El terrorismo tiene, además de sus múltiples consecuencias, un efecto social devastador. Mas allá del miedo que genera en la población, de la preocupación por combatirlo en las agendas políticas y programas de Estado, su efecto social es de una magnitud alarmante.

La crisis migratoria que vive Europa, sin precedentes posteriores a la Segunda Guerra Mundial, enfrenta a las víctimas con una sociedad cada vez mas confundida.

Según un informe de UNHCR, el 85 % de los refugiados que llegan al continente provienen de Siria, Irak, Afganistán y Somalia. Sitios ocupados por agrupaciones terroristas, generadores de las guerras y la miseria que obliga a miles de ciudadanos a escapar de sus lugares de origen.

El temor a que, infiltrados entre los refugiados que piden asilo, haya terroristas ha comenzado a crecer en el run run colectivo. La violencia y el rechazo, cobran forma de palabras y las redes sociales han sido las primeras en manifestar la oposición a las políticas de asilo. Pero en ellas no está el problema, hacerlo con todo el déficit que ya tienen estas medidas, sería como matar al mensajero.

El inconsciente colectivo no es propenso a racionalizar y comienza un ciclo en donde las noticias y algunos sucesos retroalimentan el miedo y el rechazo. Aceptar lo diferente, nunca ha sido una tarea sencilla, mucho menos su esa diferencia presupone erróneamente, un peligro.

El resurgimiento de agrupaciones de extrema derecha, por ejemplo, no hacen más que confirmar que el miedo ha confundido los sentidos y los refugiados se convierten nuevamente en víctimas de una ideología expulsiva y violenta.

Las aguas del Mediterráneo son testigo diario de la muerte, pero también lo es el desierto de Níger. Miles de personas que huyen de la guerra, la miseria y el hambre, pagan unos 250 € para poder acceder a una camioneta que los conduzca hasta Libia.

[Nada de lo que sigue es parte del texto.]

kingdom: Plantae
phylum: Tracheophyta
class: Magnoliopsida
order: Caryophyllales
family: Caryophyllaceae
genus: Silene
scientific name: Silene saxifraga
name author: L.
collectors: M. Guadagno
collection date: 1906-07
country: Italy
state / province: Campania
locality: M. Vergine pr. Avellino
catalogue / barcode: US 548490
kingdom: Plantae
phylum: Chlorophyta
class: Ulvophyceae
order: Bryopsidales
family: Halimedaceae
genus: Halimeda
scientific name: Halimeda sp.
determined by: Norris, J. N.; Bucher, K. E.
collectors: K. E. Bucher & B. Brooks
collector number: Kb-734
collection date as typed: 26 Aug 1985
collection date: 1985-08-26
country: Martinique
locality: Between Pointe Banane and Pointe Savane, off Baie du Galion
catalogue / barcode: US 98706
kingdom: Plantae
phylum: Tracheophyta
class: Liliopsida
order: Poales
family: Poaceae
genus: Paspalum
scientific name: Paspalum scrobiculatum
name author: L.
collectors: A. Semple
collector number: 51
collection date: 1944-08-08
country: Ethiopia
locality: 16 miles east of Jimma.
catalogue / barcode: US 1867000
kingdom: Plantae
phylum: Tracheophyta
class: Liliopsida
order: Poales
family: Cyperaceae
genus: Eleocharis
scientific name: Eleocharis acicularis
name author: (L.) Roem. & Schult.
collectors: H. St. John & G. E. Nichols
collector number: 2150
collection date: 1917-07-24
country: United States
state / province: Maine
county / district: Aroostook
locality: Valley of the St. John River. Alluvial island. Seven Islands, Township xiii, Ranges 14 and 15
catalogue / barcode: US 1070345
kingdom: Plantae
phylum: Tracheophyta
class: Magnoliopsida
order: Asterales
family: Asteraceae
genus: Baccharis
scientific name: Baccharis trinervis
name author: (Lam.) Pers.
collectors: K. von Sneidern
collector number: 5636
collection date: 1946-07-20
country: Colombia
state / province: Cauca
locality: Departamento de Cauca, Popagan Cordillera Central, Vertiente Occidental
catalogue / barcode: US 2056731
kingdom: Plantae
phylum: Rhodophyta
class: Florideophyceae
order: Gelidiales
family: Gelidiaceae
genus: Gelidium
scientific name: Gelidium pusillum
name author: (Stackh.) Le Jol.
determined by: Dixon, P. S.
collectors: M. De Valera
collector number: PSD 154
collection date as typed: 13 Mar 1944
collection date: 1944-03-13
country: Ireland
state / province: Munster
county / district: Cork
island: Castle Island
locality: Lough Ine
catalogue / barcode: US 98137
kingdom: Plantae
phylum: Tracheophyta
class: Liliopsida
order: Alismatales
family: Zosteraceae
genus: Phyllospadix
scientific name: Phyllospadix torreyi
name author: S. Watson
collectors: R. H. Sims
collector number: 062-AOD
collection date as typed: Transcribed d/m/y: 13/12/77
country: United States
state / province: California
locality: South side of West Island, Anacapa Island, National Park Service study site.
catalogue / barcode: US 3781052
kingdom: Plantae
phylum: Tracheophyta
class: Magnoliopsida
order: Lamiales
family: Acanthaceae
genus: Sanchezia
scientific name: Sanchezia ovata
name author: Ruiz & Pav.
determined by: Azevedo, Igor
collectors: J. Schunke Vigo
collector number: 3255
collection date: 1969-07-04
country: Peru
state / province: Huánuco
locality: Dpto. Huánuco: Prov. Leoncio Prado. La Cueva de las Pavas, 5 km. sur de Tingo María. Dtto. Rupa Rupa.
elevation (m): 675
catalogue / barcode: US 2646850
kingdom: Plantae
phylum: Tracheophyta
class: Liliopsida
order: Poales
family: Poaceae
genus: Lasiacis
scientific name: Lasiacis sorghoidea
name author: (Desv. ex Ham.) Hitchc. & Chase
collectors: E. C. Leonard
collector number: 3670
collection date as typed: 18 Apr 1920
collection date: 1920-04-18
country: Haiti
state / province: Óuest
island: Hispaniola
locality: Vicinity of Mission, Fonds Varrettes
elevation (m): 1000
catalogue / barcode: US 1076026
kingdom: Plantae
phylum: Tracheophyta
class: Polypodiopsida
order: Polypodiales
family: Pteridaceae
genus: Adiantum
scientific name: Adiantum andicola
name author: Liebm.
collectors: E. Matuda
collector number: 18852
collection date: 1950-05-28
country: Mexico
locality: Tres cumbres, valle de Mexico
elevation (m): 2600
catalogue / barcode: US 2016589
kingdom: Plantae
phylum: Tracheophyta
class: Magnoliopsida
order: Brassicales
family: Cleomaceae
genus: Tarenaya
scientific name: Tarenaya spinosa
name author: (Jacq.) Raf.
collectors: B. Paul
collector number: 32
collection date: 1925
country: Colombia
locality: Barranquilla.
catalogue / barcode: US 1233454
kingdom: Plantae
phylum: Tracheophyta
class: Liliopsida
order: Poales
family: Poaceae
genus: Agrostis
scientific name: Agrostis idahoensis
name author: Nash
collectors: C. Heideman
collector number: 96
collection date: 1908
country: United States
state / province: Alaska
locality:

El sol abrazador, se estima se ha cobrado la vida de más migrantes que las del Mediterráneo, entre ellos cientos de niños.

En ese viaje de entre 12 y 15 horas, esas personas que hacinadas en un vehículo, pueden ser atacadas por entre otros, por grupos yihadistas. Llegar a Libia, es apenas, una parte del trayecto. El país que los recibe, si es que llegan, está sumido en una cruenta guerra y la frontera con Europa, es mucho más lejana de lo que supondrían 300 kilómetros.

La diversidad enriquece

La ayuda humanitaria, no debería entrar en debate, ni en lo político, ni en lo social. Debería ser una obligación tan moral que ni siquiera se prestase a discusiones. Las Fuerzas y Cuerpos de Seguridad de cada Estado están capacitados o deberían estarlo para evitar y prevenir situaciones de peligro.

Un refugiado no es un terrorista, ni lo serán sus hijos. Un terrorista puede hacerse pasar por refugiado, como un pederasta puede hacerse pasar por docente o sacerdote. No son el todo. No hacen al colectivo al que pertenecen.

Los inmigrantes que llegaron a Sudamérica escapando de la crisis de la postguerra española y de la Segunda Guerra Mundial, fueron la fuerza motriz para que países como Argentina comenzara una etapa de abundancia y prosperidad, que nunca más ha vuelto a vivir. Los hijos de esos migrantes, los que hoy llamaríamos "segundas generaciones", fueron los que se convirtieron en médicos, profesores, ingenieros, científicos y escritores. Fueron la generación que convirtió al estudio en una manera de progresar.

Con su forma de concebir la vida, iniciativa marcada por el camino de sus padres, esta generación fue la más productiva y fructífera del país.

Según ACNUR, a finales del año pasado había en todo el mundo 65,6 millones de personas desplazadas de manera forzosa de su lugar de origen.